El uso de la religión para fines ajenos a la extensión de la buena noticia de Jesús es lo más destructivo para la Iglesia Católica. Por ello, he llegado a la conclusión que en el Sodalicio no hay carisma. Solo hay carisma cuando la persona recibe un don del espíritu para toda la Iglesia y sus obras son buenas. El fundador y el grupo pueden cometer errores y pecados, pero el balance es altamente positivo por las obras buenas generadas. Figari, en cambio, verificado como abusador, y con él gran parte del núcleo fundacional y otros, inventó un presunto carisma para proteger un proyecto político y sectario. Este experimento lo compraron gente bienintencionada que creían que era un proyecto bueno para luchar por Perú. Pero no es este el camino. No el de la manipulación sectaria.

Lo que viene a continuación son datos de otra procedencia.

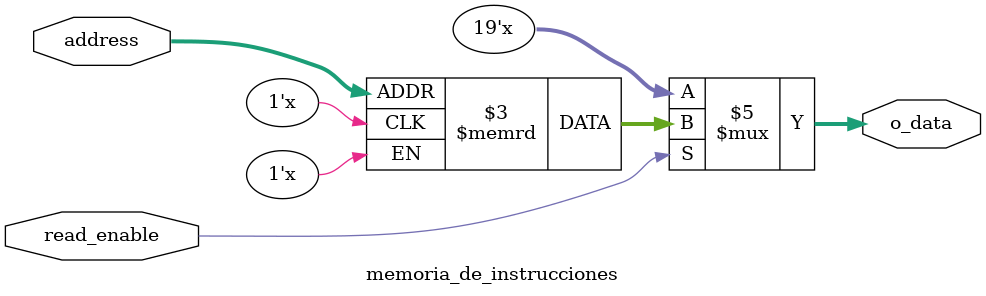
<source format=v>

module memoria_de_instrucciones(
    input wire read_enable,
    input [6:0] address,
    output reg [18:0] o_data
);

reg [18:0] mem [0:99];

always @* begin
    if (read_enable == 1'b1)
    begin
		o_data = mem[address];
	end
    else
    begin
        o_data = 19'dz;
    end
end

endmodule
</source>
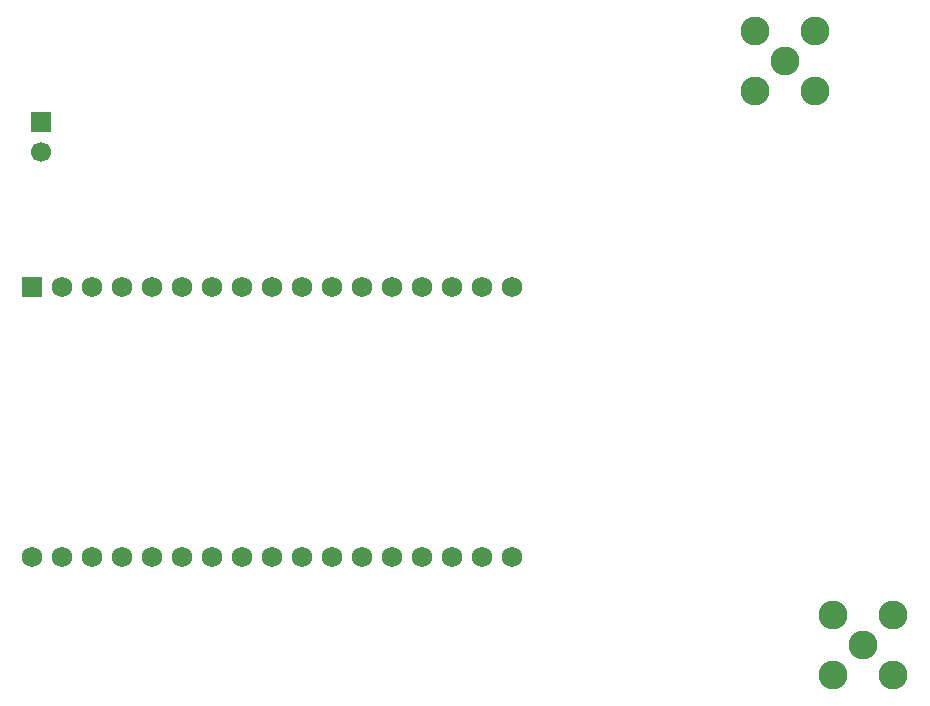
<source format=gbs>
G04 #@! TF.GenerationSoftware,KiCad,Pcbnew,9.99.0-4546-gb76221958b*
G04 #@! TF.CreationDate,2026-01-23T23:00:34+05:00*
G04 #@! TF.ProjectId,Transmitter board,5472616e-736d-4697-9474-657220626f61,rev?*
G04 #@! TF.SameCoordinates,Original*
G04 #@! TF.FileFunction,Soldermask,Bot*
G04 #@! TF.FilePolarity,Negative*
%FSLAX46Y46*%
G04 Gerber Fmt 4.6, Leading zero omitted, Abs format (unit mm)*
G04 Created by KiCad (PCBNEW 9.99.0-4546-gb76221958b) date 2026-01-23 23:00:34*
%MOMM*%
%LPD*%
G01*
G04 APERTURE LIST*
G04 Aperture macros list*
%AMRoundRect*
0 Rectangle with rounded corners*
0 $1 Rounding radius*
0 $2 $3 $4 $5 $6 $7 $8 $9 X,Y pos of 4 corners*
0 Add a 4 corners polygon primitive as box body*
4,1,4,$2,$3,$4,$5,$6,$7,$8,$9,$2,$3,0*
0 Add four circle primitives for the rounded corners*
1,1,$1+$1,$2,$3*
1,1,$1+$1,$4,$5*
1,1,$1+$1,$6,$7*
1,1,$1+$1,$8,$9*
0 Add four rect primitives between the rounded corners*
20,1,$1+$1,$2,$3,$4,$5,0*
20,1,$1+$1,$4,$5,$6,$7,0*
20,1,$1+$1,$6,$7,$8,$9,0*
20,1,$1+$1,$8,$9,$2,$3,0*%
G04 Aperture macros list end*
%ADD10C,2.454000*%
%ADD11R,1.700000X1.700000*%
%ADD12C,1.700000*%
%ADD13RoundRect,0.102000X-0.762000X0.762000X-0.762000X-0.762000X0.762000X-0.762000X0.762000X0.762000X0*%
%ADD14C,1.728000*%
G04 APERTURE END LIST*
D10*
X99314000Y-24083500D03*
X101854000Y-26623500D03*
X96774000Y-26623500D03*
X101854000Y-21543500D03*
X96774000Y-21543500D03*
X105900000Y-73500000D03*
X103360000Y-70960000D03*
X108440000Y-70960000D03*
X103360000Y-76040000D03*
X108440000Y-76040000D03*
D11*
X36322000Y-29205000D03*
D12*
X36322000Y-31745000D03*
D13*
X35560000Y-43180000D03*
D14*
X38100000Y-43180000D03*
X40640000Y-43180000D03*
X43180000Y-43180000D03*
X45720000Y-43180000D03*
X48260000Y-43180000D03*
X50800000Y-43180000D03*
X53340000Y-43180000D03*
X55880000Y-43180000D03*
X58420000Y-43180000D03*
X60960000Y-43180000D03*
X63500000Y-43180000D03*
X66040000Y-43180000D03*
X68580000Y-43180000D03*
X71120000Y-43180000D03*
X73660000Y-43180000D03*
X76200000Y-43180000D03*
X35560000Y-66040000D03*
X38100000Y-66040000D03*
X40640000Y-66040000D03*
X43180000Y-66040000D03*
X45720000Y-66040000D03*
X48260000Y-66040000D03*
X50800000Y-66040000D03*
X53340000Y-66040000D03*
X55880000Y-66040000D03*
X58420000Y-66040000D03*
X60960000Y-66040000D03*
X63500000Y-66040000D03*
X66040000Y-66040000D03*
X68580000Y-66040000D03*
X71120000Y-66040000D03*
X73660000Y-66040000D03*
X76200000Y-66040000D03*
M02*

</source>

El Sodalicio y los otros grupos fundados por Figari no son salvables porque nacen mal y sus frutos a lo largo de los últimos cincuenta años así lo demuestran. Al servicio de la guerra fría latinoamericana, ha sido una máquina destructora de personas, inventado una fe que encubre sus delitos y su ambición de dominio político y económico. No hay nada espontaneo en sus miembros. No hay libertad y sin ella no hay fe. Como experimento fallido, debería ser suprimido por la Iglesia.